▶ [WHAT IS EXPECTED]:
Extract the lines from the first line of the records below through the line containing "right shoulder: (8, 93)", inclusive, and reproduce them exactly as written.

▶ [RECORDS SUPPLIED]:
^^^^^^^^
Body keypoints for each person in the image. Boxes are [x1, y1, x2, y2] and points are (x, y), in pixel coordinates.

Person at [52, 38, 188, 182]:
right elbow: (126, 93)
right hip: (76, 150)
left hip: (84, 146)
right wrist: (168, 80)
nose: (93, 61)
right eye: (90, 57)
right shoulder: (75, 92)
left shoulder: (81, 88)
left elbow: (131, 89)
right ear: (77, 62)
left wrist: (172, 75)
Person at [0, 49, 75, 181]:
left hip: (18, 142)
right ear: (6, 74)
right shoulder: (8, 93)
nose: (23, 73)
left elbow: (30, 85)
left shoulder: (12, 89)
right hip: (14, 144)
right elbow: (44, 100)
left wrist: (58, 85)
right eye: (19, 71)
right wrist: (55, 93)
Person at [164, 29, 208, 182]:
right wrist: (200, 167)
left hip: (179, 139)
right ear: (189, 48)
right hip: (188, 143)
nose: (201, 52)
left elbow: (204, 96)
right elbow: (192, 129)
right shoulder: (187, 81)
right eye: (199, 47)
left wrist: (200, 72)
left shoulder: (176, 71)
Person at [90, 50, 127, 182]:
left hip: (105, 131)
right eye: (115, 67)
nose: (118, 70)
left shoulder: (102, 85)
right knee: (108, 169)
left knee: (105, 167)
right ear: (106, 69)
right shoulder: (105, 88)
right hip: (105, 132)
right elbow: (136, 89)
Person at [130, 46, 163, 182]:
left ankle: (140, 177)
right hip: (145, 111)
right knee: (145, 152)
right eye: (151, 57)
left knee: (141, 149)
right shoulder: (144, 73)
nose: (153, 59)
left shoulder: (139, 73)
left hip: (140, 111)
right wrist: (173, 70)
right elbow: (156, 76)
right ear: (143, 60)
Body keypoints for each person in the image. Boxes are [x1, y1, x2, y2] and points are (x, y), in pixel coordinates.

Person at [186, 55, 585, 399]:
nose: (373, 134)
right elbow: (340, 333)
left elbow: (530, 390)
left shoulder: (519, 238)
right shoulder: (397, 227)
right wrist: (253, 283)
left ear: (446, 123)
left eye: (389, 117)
^^^^^^^^
▶ [OUTPUT OF THE TASK]:
Body keypoints for each person in the image. Boxes are [x1, y1, x2, y2] and points are (x, y), in pixel coordinates.

Person at [52, 38, 188, 182]:
right elbow: (126, 93)
right hip: (76, 150)
left hip: (84, 146)
right wrist: (168, 80)
nose: (93, 61)
right eye: (90, 57)
right shoulder: (75, 92)
left shoulder: (81, 88)
left elbow: (131, 89)
right ear: (77, 62)
left wrist: (172, 75)
Person at [0, 49, 75, 181]:
left hip: (18, 142)
right ear: (6, 74)
right shoulder: (8, 93)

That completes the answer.